De massa aan de bar vormt een autonome regio met onduidelijke regels en tegenstrijdige gebruiken. Het gekwebbel voor de toog doet soms denken aan een bijeenkomst van de Dead Poets Society, soms aan een festijn van hooligans, maar doorgaans beperkt een discussie onder de dorstigen zich tot ‘nee, jij was eerst’, ‘volgens mij was ik aan de beurt’ en ‘na jou’.
Voordat mijn bestelling (‘half a Naked Ladies, please’ – ik kan het uitleggen) gehoord was, waren er al drie voorgedrongen. Ik zeg niet dat dit nooit gebeurt. Een menselijke fout is snel gemaakt. Maar wat veranderd is, is dat de Britten het minder verdragen. Deze zomer is duidelijk geworden dat de natie het vertrouwen aan het verliezen is in de ordentelijke chaos voor een pint.

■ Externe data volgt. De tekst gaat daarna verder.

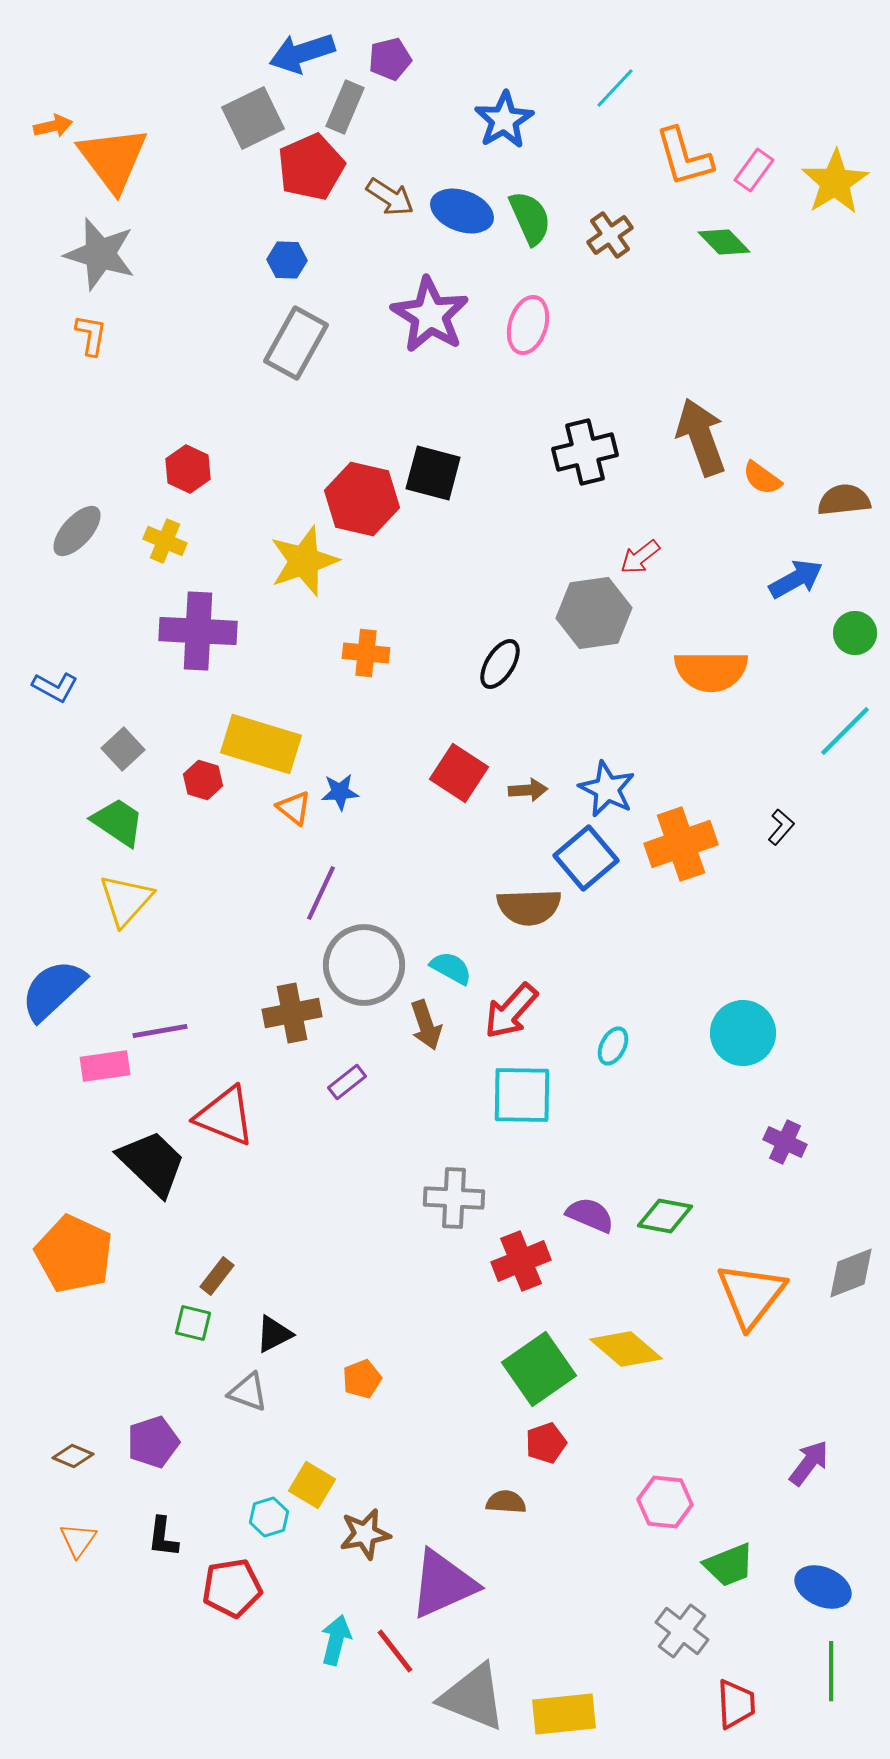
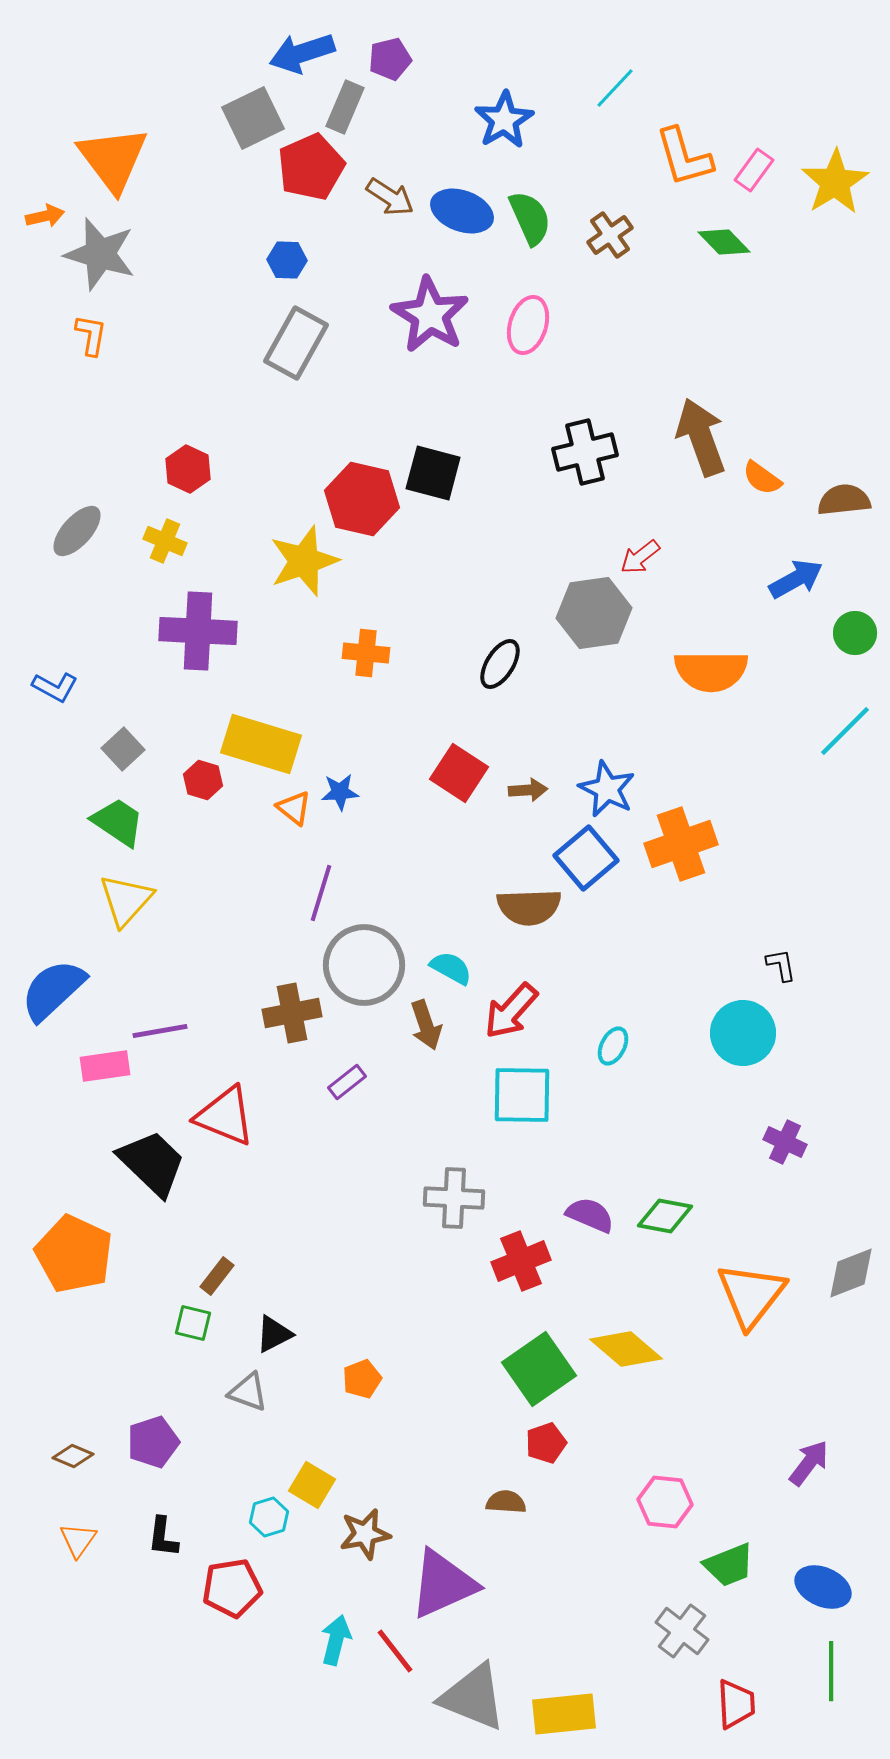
orange arrow at (53, 126): moved 8 px left, 90 px down
black L-shape at (781, 827): moved 138 px down; rotated 51 degrees counterclockwise
purple line at (321, 893): rotated 8 degrees counterclockwise
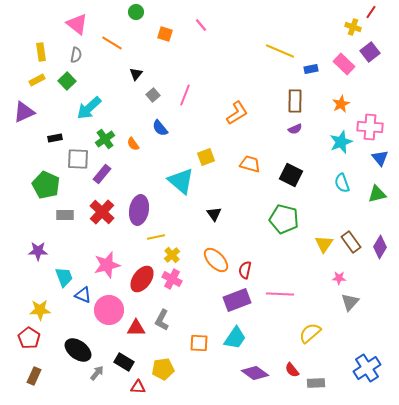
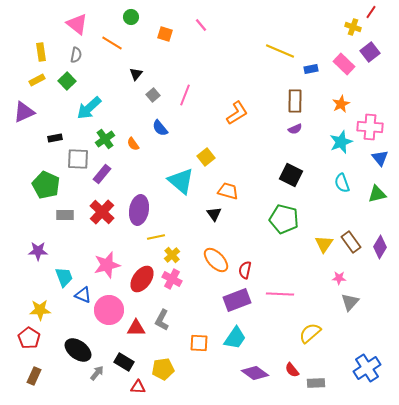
green circle at (136, 12): moved 5 px left, 5 px down
yellow square at (206, 157): rotated 18 degrees counterclockwise
orange trapezoid at (250, 164): moved 22 px left, 27 px down
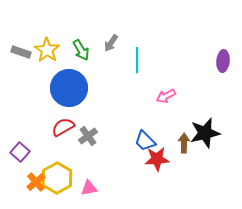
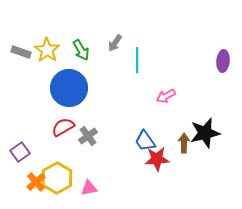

Het gevolg is dat in steeds meer pubs keurige rijen gesignaleerd zijn. En daar is lang niet iedereen gelukkig mee. ‘Het lijkt begonnen te zijn met corona’, zegt pubganger Rod Truan in The Guardian. ‘Honderden tradities zijn in een keer weggevaagd’. Truan, docent op een middelbare school in Cornwall, voert met zijn account @QueuesPub campagne tegen rijen in de kroeg. ‘We staan overal voor in de rij, maar niet in bars’, zegt hij. ‘Het is uniek voor de Britse kroegcultuur om juist aan de toog mensen te ontmoeten, grapjes te maken. Het draait daar om saamhorigheid en dat maakt het wachten de moeite waard’. In de rij staan, reageerde een twitteraar, ‘is een bedreiging voor de kunst van het barwerk’. ‘Queues in boozers are for losers’, twittert een ander. ‘Het is tegennatuurlijk!’
Ik heb lang moeten wennen aan de regel dat er geen regel is in de pub, en heb na lang zelfonderzoek (met zo’n dilemma ga je niet over een nacht ijs) besloten er niet vanaf te stappen. Dan maar riskeren doodgedrukt te worden aan de tap. Zoals een vriendin zegt, verschil moet er zijn. ‘Dit is een kroeg, weet je, geen postkantoor’.